# Exercise description:
Search the records for the string "evenodd", and show each line where it appears.

(Extracted information begins)

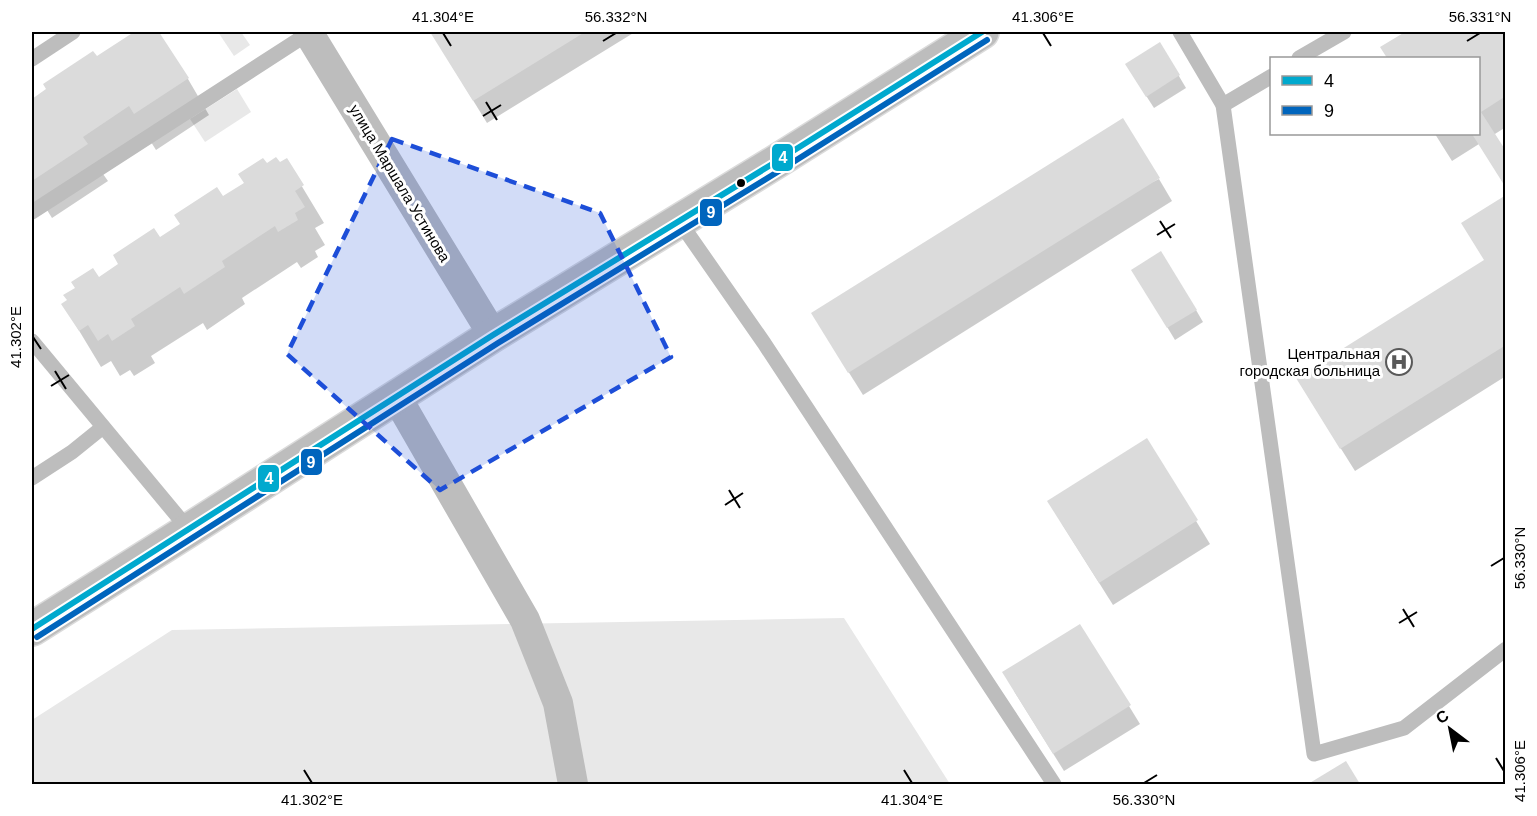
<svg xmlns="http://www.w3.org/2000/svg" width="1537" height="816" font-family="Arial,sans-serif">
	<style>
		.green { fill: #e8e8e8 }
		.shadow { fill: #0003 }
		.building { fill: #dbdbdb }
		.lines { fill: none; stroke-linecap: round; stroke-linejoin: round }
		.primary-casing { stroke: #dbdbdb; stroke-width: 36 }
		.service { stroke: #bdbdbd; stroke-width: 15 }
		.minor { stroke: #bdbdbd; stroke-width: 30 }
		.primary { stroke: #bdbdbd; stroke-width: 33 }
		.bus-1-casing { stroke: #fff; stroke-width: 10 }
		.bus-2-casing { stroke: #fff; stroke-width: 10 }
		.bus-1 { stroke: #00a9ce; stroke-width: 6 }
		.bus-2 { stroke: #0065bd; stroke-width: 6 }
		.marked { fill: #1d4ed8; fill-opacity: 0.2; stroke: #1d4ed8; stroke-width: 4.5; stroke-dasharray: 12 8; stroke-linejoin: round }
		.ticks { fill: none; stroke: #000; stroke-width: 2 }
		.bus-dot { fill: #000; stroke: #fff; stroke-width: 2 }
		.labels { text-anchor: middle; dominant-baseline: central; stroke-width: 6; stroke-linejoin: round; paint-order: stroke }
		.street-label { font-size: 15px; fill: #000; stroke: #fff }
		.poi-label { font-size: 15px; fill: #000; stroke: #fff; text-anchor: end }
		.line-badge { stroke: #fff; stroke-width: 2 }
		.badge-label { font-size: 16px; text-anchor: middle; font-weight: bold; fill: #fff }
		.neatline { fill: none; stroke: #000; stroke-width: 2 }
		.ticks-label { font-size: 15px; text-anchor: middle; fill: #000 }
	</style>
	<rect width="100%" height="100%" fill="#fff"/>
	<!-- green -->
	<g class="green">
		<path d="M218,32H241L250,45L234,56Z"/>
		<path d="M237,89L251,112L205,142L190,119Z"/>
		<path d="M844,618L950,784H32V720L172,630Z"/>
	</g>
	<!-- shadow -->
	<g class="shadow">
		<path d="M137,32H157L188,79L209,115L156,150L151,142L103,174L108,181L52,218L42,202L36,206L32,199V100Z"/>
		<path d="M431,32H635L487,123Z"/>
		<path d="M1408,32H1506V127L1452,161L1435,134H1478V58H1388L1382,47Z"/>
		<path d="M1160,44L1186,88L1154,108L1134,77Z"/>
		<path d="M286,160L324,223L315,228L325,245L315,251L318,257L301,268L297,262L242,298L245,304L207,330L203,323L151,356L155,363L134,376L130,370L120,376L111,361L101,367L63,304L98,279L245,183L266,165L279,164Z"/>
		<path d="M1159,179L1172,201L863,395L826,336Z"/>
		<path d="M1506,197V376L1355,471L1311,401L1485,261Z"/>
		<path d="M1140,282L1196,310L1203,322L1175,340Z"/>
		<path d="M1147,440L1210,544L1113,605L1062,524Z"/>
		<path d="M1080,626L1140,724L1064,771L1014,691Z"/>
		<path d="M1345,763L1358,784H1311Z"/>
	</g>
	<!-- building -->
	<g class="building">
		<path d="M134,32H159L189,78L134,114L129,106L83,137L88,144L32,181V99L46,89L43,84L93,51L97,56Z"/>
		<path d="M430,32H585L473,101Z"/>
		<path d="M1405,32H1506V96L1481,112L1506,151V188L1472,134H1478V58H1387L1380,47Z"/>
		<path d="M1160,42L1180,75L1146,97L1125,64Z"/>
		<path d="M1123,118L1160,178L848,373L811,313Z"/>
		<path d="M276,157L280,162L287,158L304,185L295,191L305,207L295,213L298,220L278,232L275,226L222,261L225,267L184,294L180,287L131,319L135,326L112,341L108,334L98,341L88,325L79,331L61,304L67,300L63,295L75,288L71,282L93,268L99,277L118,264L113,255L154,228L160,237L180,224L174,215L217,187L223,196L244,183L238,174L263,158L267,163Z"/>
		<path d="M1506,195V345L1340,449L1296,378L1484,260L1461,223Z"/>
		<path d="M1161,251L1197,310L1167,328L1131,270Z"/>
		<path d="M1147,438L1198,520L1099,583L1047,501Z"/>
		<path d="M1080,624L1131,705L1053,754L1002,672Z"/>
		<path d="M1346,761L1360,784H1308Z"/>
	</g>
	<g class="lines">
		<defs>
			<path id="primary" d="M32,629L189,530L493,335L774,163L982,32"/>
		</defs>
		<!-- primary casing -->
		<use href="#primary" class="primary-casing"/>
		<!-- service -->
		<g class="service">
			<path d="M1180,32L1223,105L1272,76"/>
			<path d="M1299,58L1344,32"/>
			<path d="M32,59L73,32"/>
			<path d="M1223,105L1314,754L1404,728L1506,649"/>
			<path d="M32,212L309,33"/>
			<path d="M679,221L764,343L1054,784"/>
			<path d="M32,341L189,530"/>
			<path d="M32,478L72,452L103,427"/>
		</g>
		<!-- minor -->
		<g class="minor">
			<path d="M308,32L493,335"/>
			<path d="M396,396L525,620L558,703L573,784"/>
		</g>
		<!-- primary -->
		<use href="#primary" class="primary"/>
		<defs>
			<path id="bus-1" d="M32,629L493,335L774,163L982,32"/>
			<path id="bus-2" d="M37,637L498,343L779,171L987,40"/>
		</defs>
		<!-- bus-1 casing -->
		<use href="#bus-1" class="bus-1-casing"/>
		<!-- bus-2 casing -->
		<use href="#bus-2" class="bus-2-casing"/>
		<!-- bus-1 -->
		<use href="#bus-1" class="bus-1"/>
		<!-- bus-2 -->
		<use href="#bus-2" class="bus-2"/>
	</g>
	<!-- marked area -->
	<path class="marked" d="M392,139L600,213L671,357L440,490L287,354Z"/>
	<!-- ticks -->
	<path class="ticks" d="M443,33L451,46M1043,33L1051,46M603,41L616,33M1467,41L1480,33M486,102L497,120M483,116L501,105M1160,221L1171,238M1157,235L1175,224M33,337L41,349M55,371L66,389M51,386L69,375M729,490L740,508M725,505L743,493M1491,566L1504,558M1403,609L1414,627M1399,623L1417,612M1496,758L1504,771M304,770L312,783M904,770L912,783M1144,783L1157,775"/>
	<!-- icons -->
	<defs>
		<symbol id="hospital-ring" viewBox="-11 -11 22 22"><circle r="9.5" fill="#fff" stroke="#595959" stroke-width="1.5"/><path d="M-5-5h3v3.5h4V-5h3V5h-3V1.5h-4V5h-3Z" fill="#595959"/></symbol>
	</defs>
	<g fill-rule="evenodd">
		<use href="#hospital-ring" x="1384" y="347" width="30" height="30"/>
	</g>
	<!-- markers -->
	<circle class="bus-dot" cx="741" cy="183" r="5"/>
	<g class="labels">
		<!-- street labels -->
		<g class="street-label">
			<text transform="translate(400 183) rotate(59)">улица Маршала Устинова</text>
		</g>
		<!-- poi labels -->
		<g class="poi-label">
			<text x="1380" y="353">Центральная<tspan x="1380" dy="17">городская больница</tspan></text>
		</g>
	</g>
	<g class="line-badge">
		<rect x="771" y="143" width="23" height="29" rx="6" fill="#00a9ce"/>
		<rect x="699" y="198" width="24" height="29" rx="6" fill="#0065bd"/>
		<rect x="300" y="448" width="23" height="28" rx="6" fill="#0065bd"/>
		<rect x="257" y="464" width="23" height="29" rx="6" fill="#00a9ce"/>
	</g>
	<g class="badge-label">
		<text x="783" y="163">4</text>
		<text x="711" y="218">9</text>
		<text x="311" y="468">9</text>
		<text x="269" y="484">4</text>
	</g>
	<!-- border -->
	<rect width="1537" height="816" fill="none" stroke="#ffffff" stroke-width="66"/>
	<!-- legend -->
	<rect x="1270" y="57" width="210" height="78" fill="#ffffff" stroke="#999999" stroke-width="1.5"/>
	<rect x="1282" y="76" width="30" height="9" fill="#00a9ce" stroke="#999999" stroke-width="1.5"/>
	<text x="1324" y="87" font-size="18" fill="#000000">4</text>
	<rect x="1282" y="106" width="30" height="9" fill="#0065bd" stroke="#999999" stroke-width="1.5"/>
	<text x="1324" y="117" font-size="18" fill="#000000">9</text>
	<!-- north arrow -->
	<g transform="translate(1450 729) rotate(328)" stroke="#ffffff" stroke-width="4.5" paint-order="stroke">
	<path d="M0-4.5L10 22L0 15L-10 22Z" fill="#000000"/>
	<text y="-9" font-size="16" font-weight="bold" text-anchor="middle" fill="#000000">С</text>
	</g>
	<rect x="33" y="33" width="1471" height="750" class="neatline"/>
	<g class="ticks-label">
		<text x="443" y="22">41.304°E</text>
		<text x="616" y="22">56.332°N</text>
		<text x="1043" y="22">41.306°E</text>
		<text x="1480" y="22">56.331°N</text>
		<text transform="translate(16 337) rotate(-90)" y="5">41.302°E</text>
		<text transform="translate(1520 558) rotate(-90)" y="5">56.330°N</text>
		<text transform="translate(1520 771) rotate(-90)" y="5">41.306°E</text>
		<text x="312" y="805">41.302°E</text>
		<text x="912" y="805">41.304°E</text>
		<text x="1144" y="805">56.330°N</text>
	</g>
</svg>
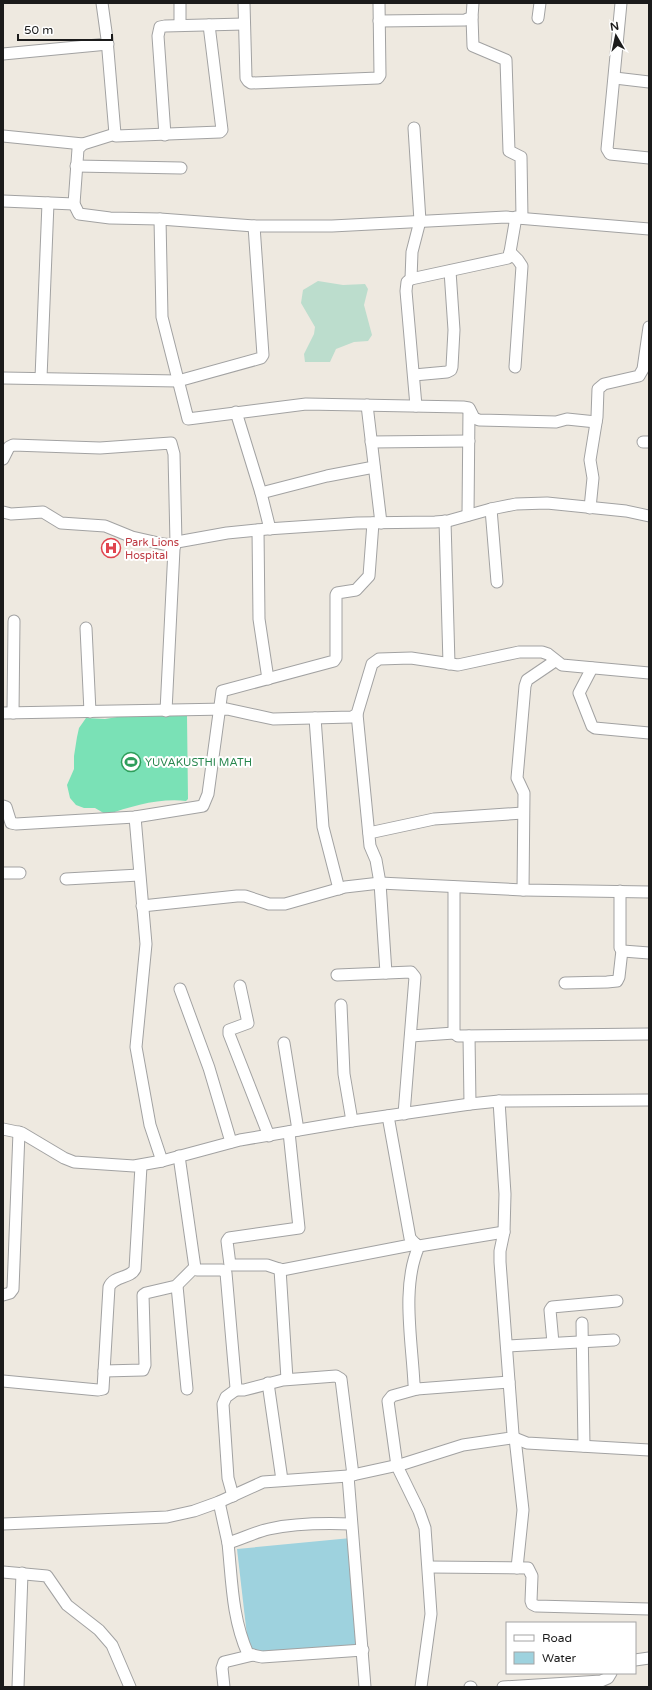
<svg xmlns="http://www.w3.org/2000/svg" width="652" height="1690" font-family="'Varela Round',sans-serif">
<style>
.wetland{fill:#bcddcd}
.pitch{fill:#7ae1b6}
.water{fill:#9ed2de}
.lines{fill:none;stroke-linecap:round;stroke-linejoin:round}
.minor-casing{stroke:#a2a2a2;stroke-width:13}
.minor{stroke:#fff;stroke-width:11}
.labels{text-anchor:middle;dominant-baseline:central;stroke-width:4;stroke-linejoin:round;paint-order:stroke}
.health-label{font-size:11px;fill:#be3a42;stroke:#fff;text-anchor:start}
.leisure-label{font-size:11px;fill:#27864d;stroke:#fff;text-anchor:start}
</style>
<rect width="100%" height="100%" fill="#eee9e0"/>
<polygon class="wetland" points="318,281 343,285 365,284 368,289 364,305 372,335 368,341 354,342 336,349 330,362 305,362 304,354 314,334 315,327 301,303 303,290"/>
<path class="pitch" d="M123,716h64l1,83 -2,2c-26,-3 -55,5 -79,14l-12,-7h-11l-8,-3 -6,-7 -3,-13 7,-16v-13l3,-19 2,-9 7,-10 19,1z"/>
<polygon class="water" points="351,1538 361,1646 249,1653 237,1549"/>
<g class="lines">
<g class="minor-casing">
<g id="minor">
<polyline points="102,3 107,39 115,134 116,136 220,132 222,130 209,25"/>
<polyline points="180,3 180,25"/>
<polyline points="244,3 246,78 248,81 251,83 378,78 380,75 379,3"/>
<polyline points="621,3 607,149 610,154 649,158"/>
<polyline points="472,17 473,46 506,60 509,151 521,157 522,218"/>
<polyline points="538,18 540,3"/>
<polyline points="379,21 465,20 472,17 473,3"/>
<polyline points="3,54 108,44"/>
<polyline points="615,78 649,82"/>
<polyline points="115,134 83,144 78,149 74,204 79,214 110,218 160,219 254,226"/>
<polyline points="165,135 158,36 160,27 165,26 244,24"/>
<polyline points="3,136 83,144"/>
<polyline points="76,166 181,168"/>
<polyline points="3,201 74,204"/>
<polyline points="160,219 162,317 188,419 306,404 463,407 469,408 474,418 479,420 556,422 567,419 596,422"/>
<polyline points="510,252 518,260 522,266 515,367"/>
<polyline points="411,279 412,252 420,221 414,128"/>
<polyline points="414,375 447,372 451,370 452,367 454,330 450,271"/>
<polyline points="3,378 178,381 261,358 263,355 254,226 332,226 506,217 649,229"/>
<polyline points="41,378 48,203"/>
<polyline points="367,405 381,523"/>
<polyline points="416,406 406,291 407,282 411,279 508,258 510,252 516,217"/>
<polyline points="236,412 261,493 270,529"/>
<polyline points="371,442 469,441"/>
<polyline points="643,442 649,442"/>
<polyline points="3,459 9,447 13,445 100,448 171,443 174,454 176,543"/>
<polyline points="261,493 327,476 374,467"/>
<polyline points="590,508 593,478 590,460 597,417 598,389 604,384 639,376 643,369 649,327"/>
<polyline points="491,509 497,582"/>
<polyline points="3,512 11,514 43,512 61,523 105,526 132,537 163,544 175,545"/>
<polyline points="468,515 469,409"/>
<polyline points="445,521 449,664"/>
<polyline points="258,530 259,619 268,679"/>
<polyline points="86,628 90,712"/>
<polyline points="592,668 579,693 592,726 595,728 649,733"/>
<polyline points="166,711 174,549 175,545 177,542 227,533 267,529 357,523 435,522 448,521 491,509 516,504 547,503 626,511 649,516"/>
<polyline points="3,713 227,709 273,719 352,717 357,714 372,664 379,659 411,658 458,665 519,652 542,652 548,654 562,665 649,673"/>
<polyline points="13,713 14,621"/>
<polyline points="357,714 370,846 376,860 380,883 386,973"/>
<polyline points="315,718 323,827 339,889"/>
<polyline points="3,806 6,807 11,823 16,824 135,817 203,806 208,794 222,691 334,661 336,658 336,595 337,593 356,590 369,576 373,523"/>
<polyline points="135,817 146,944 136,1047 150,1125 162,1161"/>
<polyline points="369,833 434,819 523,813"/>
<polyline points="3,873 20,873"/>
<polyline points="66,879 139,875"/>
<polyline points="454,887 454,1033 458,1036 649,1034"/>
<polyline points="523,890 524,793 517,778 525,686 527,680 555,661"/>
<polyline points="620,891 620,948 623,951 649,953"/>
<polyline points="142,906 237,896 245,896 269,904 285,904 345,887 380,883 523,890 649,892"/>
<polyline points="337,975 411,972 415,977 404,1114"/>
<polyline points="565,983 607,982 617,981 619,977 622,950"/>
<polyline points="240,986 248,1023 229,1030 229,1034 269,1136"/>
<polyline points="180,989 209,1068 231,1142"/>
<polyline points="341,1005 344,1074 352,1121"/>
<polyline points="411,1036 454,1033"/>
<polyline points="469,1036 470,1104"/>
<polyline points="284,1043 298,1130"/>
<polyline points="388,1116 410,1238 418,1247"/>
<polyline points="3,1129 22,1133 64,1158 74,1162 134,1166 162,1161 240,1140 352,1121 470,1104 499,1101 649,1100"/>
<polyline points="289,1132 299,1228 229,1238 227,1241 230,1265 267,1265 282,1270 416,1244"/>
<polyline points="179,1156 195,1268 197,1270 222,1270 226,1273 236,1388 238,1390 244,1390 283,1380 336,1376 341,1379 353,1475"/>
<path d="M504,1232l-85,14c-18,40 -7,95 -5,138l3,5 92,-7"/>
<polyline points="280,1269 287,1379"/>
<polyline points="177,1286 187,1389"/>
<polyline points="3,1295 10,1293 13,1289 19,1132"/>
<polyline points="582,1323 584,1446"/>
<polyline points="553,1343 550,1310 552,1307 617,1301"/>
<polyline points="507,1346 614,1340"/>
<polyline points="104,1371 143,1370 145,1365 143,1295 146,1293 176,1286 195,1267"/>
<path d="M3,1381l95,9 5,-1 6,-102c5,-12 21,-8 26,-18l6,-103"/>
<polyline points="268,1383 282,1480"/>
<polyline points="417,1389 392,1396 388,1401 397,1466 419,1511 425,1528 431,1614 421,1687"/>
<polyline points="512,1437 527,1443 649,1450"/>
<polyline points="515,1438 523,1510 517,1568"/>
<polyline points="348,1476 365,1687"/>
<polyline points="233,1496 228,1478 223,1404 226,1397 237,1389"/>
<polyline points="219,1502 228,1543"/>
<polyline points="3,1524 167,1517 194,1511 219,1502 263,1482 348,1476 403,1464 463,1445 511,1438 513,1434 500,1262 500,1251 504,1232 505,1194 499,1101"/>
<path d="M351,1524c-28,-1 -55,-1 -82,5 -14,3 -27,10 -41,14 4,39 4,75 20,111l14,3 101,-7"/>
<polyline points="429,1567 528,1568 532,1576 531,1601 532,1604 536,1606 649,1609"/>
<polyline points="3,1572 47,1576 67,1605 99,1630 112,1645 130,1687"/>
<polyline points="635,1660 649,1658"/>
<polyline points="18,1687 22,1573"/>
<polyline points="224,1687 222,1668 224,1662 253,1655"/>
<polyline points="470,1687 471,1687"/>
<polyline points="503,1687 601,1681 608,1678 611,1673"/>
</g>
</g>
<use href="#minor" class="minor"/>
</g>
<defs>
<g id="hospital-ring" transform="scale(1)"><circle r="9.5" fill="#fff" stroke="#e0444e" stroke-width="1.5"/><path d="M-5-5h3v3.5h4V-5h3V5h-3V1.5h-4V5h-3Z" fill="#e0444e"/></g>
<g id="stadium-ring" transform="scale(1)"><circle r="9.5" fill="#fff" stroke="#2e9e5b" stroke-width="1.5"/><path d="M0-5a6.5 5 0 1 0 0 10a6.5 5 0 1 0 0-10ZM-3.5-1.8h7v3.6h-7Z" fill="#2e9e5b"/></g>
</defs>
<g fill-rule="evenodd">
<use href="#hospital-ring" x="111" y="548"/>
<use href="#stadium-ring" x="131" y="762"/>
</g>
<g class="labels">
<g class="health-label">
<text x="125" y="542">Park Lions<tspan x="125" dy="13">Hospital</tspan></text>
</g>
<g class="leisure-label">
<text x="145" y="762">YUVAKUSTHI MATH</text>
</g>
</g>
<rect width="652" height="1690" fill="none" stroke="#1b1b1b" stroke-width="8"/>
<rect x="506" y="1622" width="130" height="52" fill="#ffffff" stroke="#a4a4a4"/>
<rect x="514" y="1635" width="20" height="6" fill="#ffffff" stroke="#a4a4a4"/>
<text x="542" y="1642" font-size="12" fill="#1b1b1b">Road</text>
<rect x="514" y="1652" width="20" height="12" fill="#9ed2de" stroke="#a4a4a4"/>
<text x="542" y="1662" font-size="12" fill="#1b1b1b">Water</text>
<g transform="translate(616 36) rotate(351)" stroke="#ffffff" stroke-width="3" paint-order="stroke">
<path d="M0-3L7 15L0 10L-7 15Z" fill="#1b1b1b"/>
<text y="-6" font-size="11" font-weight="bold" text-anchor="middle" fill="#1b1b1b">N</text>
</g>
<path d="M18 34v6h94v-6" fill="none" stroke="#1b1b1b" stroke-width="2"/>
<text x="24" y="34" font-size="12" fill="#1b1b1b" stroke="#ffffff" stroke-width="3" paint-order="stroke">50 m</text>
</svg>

(Extracted information ends)

# Answer section:
	<g fill-rule="evenodd">
<g fill-rule="evenodd">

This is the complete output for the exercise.